All of the data should be reproduced word for word, though its pictures must be omitted.

*DATA FOR THIS TASK*
[Start of Attachment]
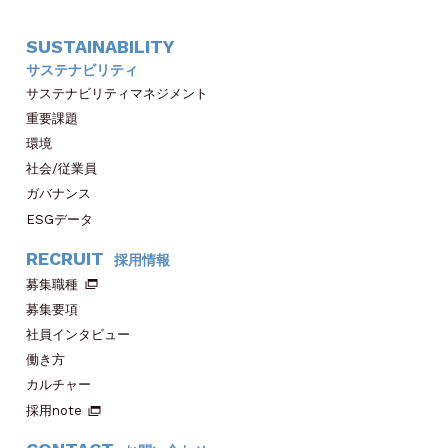
SUSTAINABILITY
サステナビリティ
サステナビリティマネジメント
重要課題
環境
社会/従業員
ガバナンス
ESGデータ
RECRUIT
採用情報
募集職種
募集要項
社員インタビュー
働き方
カルチャー
採用note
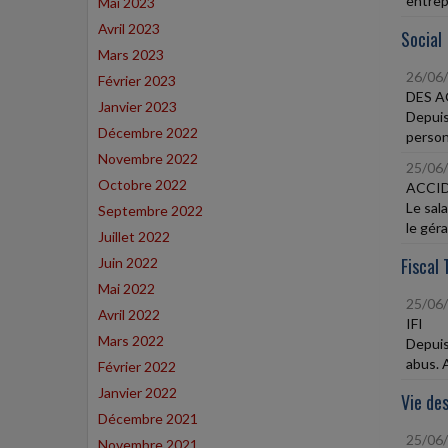
entrepr
Mai 2023
Avril 2023
Social
Mars 2023
26/06
Février 2023
DES A
Janvier 2023
Depuis
Décembre 2022
person
Novembre 2022
25/06
Octobre 2022
ACCID
Le sal
Septembre 2022
le géra
Juillet 2022
Fiscal 
Juin 2022
Mai 2022
25/06
Avril 2022
IFI
Mars 2022
Depuis 
abus. A
Février 2022
Janvier 2022
Vie des
Décembre 2021
25/06
Novembre 2021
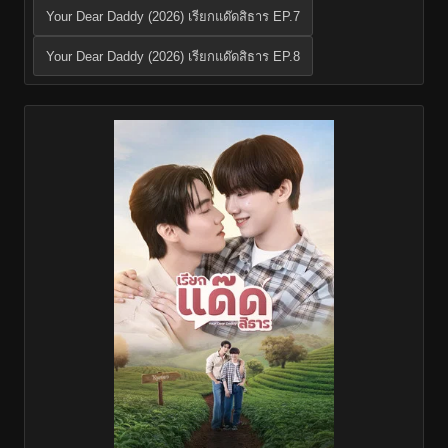
Your Dear Daddy (2026) เรียกแด๊ดสิธาร EP.7
Your Dear Daddy (2026) เรียกแด๊ดสิธาร EP.8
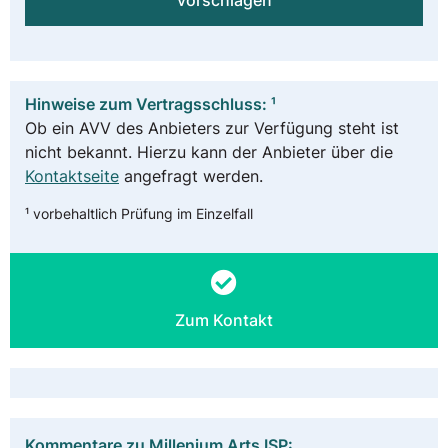
vorschlagen
Hinweise zum Vertragsschluss: ¹
Ob ein AVV des Anbieters zur Verfügung steht ist
nicht bekannt. Hierzu kann der Anbieter über die
Kontaktseite
angefragt werden.
¹ vorbehaltlich Prüfung im Einzelfall
Zum Kontakt
Kommentare zu Millenium Arts ISP:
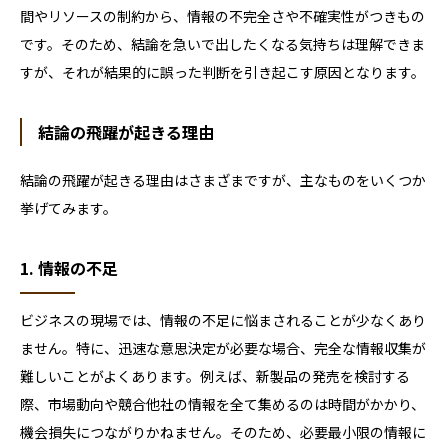
間やリソースの制約から、情報の不完全さや不確実性がつきもの
です。そのため、結論を急いで出したくなる気持ちは理解できま
すが、それが結果的に誤った判断を引き起こす原因となります。
結論の飛躍が起きる理由
結論の飛躍が起きる理由はさまざまですが、主なものをいくつか
挙げてみます。
1. 情報の不足
ビジネスの現場では、情報の不足に悩まされることが少なくあり
ません。特に、迅速な意思決定が必要な場合、完全な情報収集が
難しいことがよくあります。例えば、新製品の発売を検討する
際、市場動向や競合他社の情報を全て集めるのは時間がかかり、
機会損失につながりかねません。そのため、必要最小限の情報に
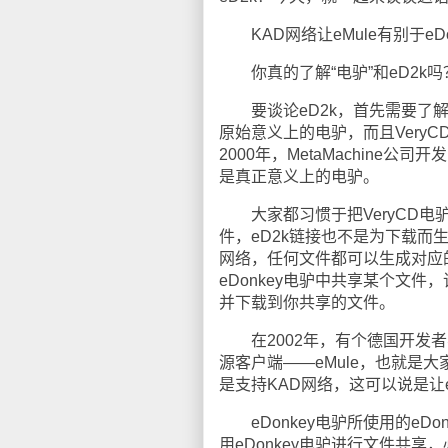
KAD网络让eMule有别于eDo
你真的了解“电驴”和eD2k吗
要谈论eD2k，首先需要了解“
原始意义上的电驴，而且Very
2000年，MetaMachine公
是真正意义上的电驴。
大家都习惯于把VeryCD电驴
件，eD2k链接也不是为下载而生的
网络，任何文件都可以生成对应的
eDonkey电驴中共享某个文件
并下载到你共享的文件。
在2002年，有个德国开发者不
源客户端——eMule，也就是大
是支持KAD网络，这可以说是让e
eDonkey电驴所使用的eD
用eDonkey电驴进行文件共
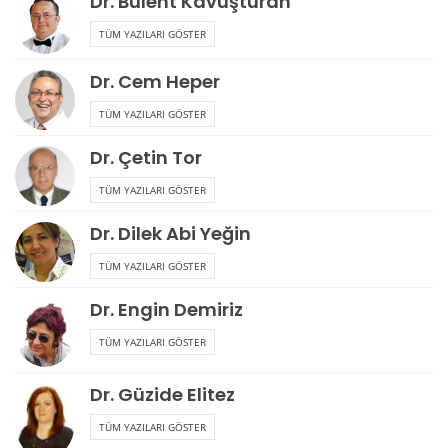
Dr. Bülent Kavuşturan
TÜM YAZILARI GÖSTER
Dr. Cem Heper
TÜM YAZILARI GÖSTER
Dr. Çetin Tor
TÜM YAZILARI GÖSTER
Dr. Dilek Abi Yeğin
TÜM YAZILARI GÖSTER
Dr. Engin Demiriz
TÜM YAZILARI GÖSTER
Dr. Güzide Elitez
TÜM YAZILARI GÖSTER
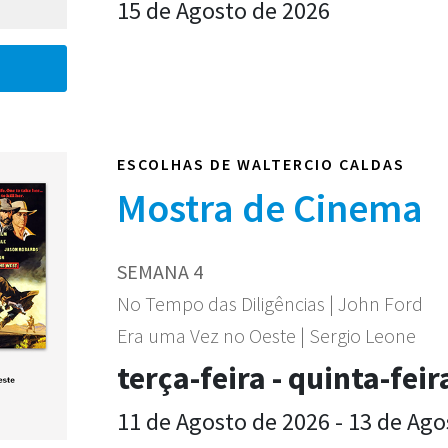
15 de Agosto de 2026
ESCOLHAS DE WALTERCIO CALDAS
Mostra de Cinema
SEMANA 4
No Tempo das Diligências | John Ford
Era uma Vez no Oeste | Sergio Leone
terça-feira - quinta-feir
11 de Agosto de 2026 - 13 de Ago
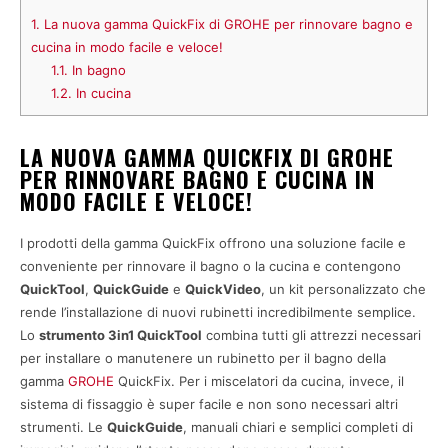
1.
La nuova gamma QuickFix di GROHE per rinnovare bagno e
cucina in modo facile e veloce!
1.1.
In bagno
1.2.
In cucina
LA NUOVA GAMMA QUICKFIX DI GROHE
PER RINNOVARE BAGNO E CUCINA IN
MODO FACILE E VELOCE!
I prodotti della gamma QuickFix offrono una soluzione facile e
conveniente per rinnovare il bagno o la cucina e contengono
QuickTool
,
QuickGuide
e
QuickVideo
, un kit personalizzato che
rende l’installazione di nuovi rubinetti incredibilmente semplice.
Lo
strumento 3in1 QuickTool
combina tutti gli attrezzi necessari
per installare o manutenere un rubinetto per il bagno della
gamma
GROHE
QuickFix. Per i miscelatori da cucina, invece, il
sistema di fissaggio è super facile e non sono necessari altri
strumenti. Le
QuickGuide
, manuali chiari e semplici completi di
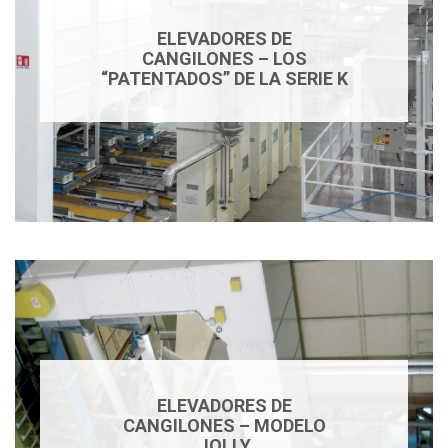
ELEVADORES DE
CANGILONES – LOS
“PATENTADOS” DE LA SERIE K
ELEVADORES DE
CANGILONES – MODELO
JOLLY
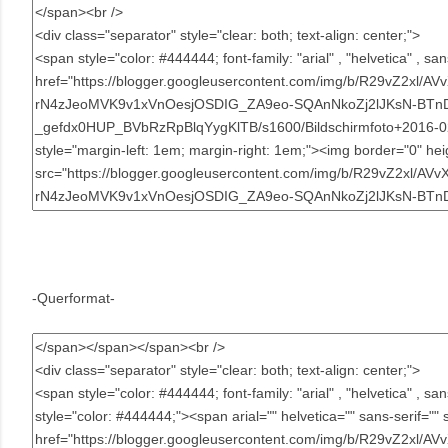
-Querformat-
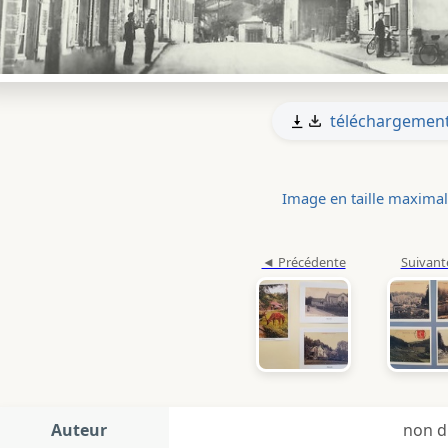
téléchargemen
Image en taille maxima
Auteur
non d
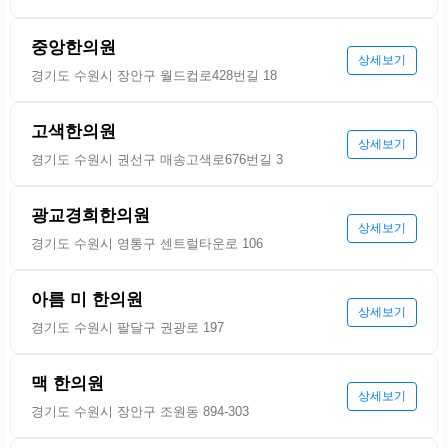
중앙한의원
상세보기
경기도 수원시 장안구 월드컵로428번길 18
고색한의원
상세보기
경기도 수원시 권선구 매송고색로676번길 3
광교경희한의원
상세보기
경기도 수원시 영통구 센트럴타운로 106
아름 미 한의원
상세보기
경기도 수원시 팔달구 권광로 197
맥 한의원
상세보기
경기도 수원시 장안구 조원동 894-303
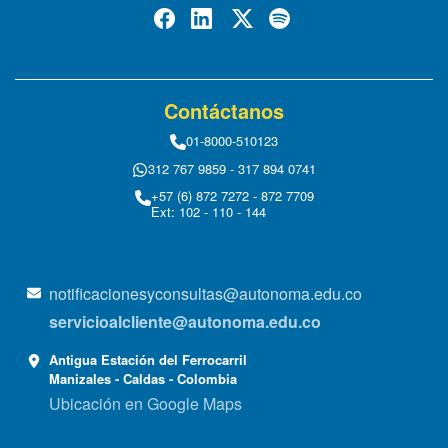
Contáctanos
01-8000-510123
312 767 9859 - 317 894 0741
+57 (6) 872 7272 - 872 7709
Ext: 102 - 110 - 144
notificacionesyconsultas@autonoma.edu.co
servicioalcliente@autonoma.edu.co
Antigua Estación del Ferrocarril
Manizales - Caldas - Colombia
Ubicación en Google Maps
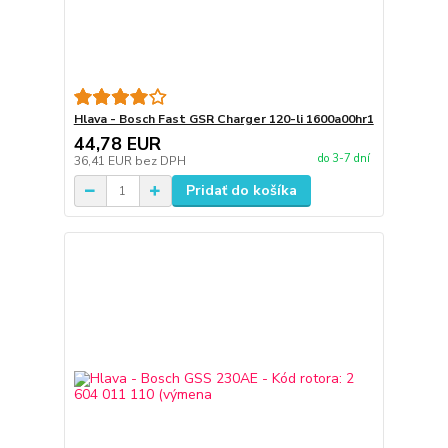
Hlava - Bosch Fast GSR Charger 120-li 1600a00hr1
44,78 EUR
do 3-7 dní
36,41 EUR
bez DPH
Pridať do košíka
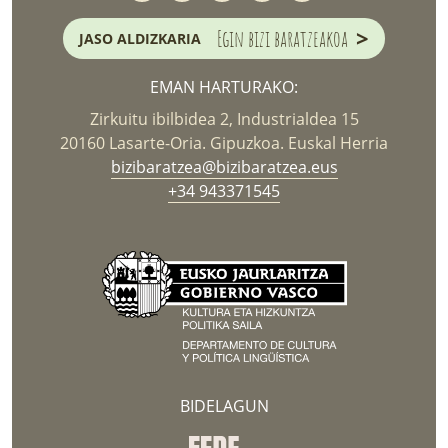
>
Egin bizi baratzeakoa
JASO ALDIZKARIA
EMAN HARTURAKO:
Zirkuitu ibilbidea 2, Industrialdea 15
20160 Lasarte-Oria. Gipuzkoa. Euskal Herria
bizibaratzea@bizibaratzea.eus
+34 943371545
BIDELAGUN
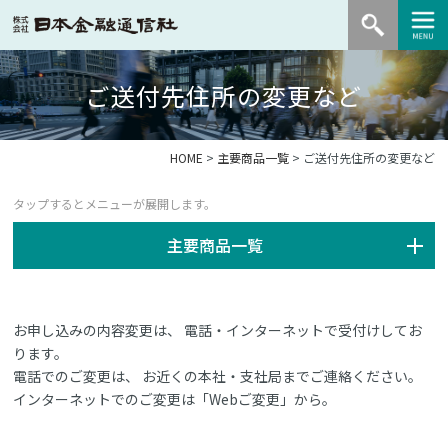
ご送付先住所の変更など
HOME
>
主要商品一覧
> ご送付先住所の変更など
主要商品一覧
お申し込みの内容変更は、 電話・インターネットで受付けしてお
ります。
電話でのご変更は、 お近くの本社・支社局までご連絡ください。
インターネットでのご変更は「Webご変更」から。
[End of Attachment]
*SOLUTION FOR THIS EXERCISE*
SUSTAINABILITY
サステナビリティ
サステナビリティマネジメント
重要課題
環境
社会/従業員
ガバナンス
ESGデータ
RECRUIT
採用情報
募集職種
募集要項
社員インタビュー
働き方
カルチャー
採用note
entrepr
Mai 2023
Avril 2023
Social
Mars 2023
26/06
Février 2023
DES A
Janvier 2023
Depuis
Décembre 2022
person
Novembre 2022
25/06
Octobre 2022
ACCID
Le sal
Septembre 2022
le géra
Juillet 2022
Fiscal 
Juin 2022
Mai 2022
25/06
Avril 2022
IFI
Mars 2022
Depuis 
abus. A
Février 2022
Janvier 2022
Vie des
Décembre 2021
25/06
Novembre 2021
Your Dear Daddy (2026) เรียกแด๊ดสิธาร EP.7
Your Dear Daddy (2026) เรียกแด๊ดสิธาร EP.8
vorschlagen
Hinweise zum Vertragsschluss: ¹
Ob ein AVV des Anbieters zur Verfügung steht ist
nicht bekannt. Hierzu kann der Anbieter über die
Kontaktseite
angefragt werden.
¹ vorbehaltlich Prüfung im Einzelfall
Zum Kontakt
Kommentare zu Millenium Arts ISP:
間やリソースの制約から、情報の不完全さや不確実性がつきもの
です。そのため、結論を急いで出したくなる気持ちは理解できま
すが、それが結果的に誤った判断を引き起こす原因となります。
結論の飛躍が起きる理由
結論の飛躍が起きる理由はさまざまですが、主なものをいくつか
挙げてみます。
1. 情報の不足
ビジネスの現場では、情報の不足に悩まされることが少なくあり
ません。特に、迅速な意思決定が必要な場合、完全な情報収集が
難しいことがよくあります。例えば、新製品の発売を検討する
際、市場動向や競合他社の情報を全て集めるのは時間がかかり、
機会損失につながりかねません。そのため、必要最小限の情報に
KAD网络让eMule有别于eDo
你真的了解“电驴”和eD2k吗
要谈论eD2k，首先需要了解“
原始意义上的电驴，而且Very
2000年，MetaMachine公
是真正意义上的电驴。
大家都习惯于把VeryCD电驴
件，eD2k链接也不是为下载而生的
网络，任何文件都可以生成对应的
eDonkey电驴中共享某个文件
并下载到你共享的文件。
在2002年，有个德国开发者不
源客户端——eMule，也就是大
是支持KAD网络，这可以说是让e
eDonkey电驴所使用的eD
用eDonkey电驴进行文件共
Dr. Bülent Kavuşturan
TÜM YAZILARI GÖSTER
Dr. Cem Heper
TÜM YAZILARI GÖSTER
Dr. Çetin Tor
TÜM YAZILARI GÖSTER
Dr. Dilek Abi Yeğin
TÜM YAZILARI GÖSTER
Dr. Engin Demiriz
TÜM YAZILARI GÖSTER
Dr. Güzide Elitez
TÜM YAZILARI GÖSTER
15 de Agosto de 2026
ESCOLHAS DE WALTERCIO CALDAS
Mostra de Cinema
SEMANA 4
No Tempo das Diligências | John Ford
Era uma Vez no Oeste | Sergio Leone
terça-feira - quinta-feir
11 de Agosto de 2026 - 13 de Ago
1.
La nuova gamma QuickFix di GROHE per rinnovare bagno e
cucina in modo facile e veloce!
1.1.
In bagno
1.2.
In cucina
LA NUOVA GAMMA QUICKFIX DI GROHE
PER RINNOVARE BAGNO E CUCINA IN
MODO FACILE E VELOCE!
I prodotti della gamma QuickFix offrono una soluzione facile e
conveniente per rinnovare il bagno o la cucina e contengono
QuickTool
,
QuickGuide
e
QuickVideo
, un kit personalizzato che
rende l’installazione di nuovi rubinetti incredibilmente semplice.
Lo
strumento 3in1 QuickTool
combina tutti gli attrezzi necessari
per installare o manutenere un rubinetto per il bagno della
gamma
GROHE
QuickFix. Per i miscelatori da cucina, invece, il
sistema di fissaggio è super facile e non sono necessari altri
strumenti. Le
QuickGuide
, manuali chiari e semplici completi di
ELEVADORES DE
CANGILONES – LOS
“PATENTADOS” DE LA SERIE K
ELEVADORES DE
CANGILONES – MODELO
JOLLY
-Querformat-
téléchargemen
Image en taille maxima
Auteur
non d
중앙한의원
상세보기
경기도 수원시 장안구 월드컵로428번길 18
고색한의원
상세보기
경기도 수원시 권선구 매송고색로676번길 3
광교경희한의원
상세보기
경기도 수원시 영통구 센트럴타운로 106
아름 미 한의원
상세보기
경기도 수원시 팔달구 권광로 197
맥 한의원
상세보기
경기도 수원시 장안구 조원동 894-303
Contáctanos
01-8000-510123
312 767 9859 - 317 894 0741
+57 (6) 872 7272 - 872 7709
Ext: 102 - 110 - 144
notificacionesyconsultas@autonoma.edu.co
servicioalcliente@autonoma.edu.co
Antigua Estación del Ferrocarril
Manizales - Caldas - Colombia
Ubicación en Google Maps
Hlava - Bosch Fast GSR Charger 120-li 1600a00hr1
44,78 EUR
do 3-7 dní
36,41 EUR
bez DPH
Pridať do košíka
>
Egin bizi baratzeakoa
JASO ALDIZKARIA
EMAN HARTURAKO:
Zirkuitu ibilbidea 2, Industrialdea 15
20160 Lasarte-Oria. Gipuzkoa. Euskal Herria
bizibaratzea@bizibaratzea.eus
+34 943371545
BIDELAGUN
ご送付先住所の変更など
HOME
>
主要商品一覧
> ご送付先住所の変更など
主要商品一覧
お申し込みの内容変更は、 電話・インターネットで受付けしてお
ります。
電話でのご変更は、 お近くの本社・支社局までご連絡ください。
インターネットでのご変更は「Webご変更」から。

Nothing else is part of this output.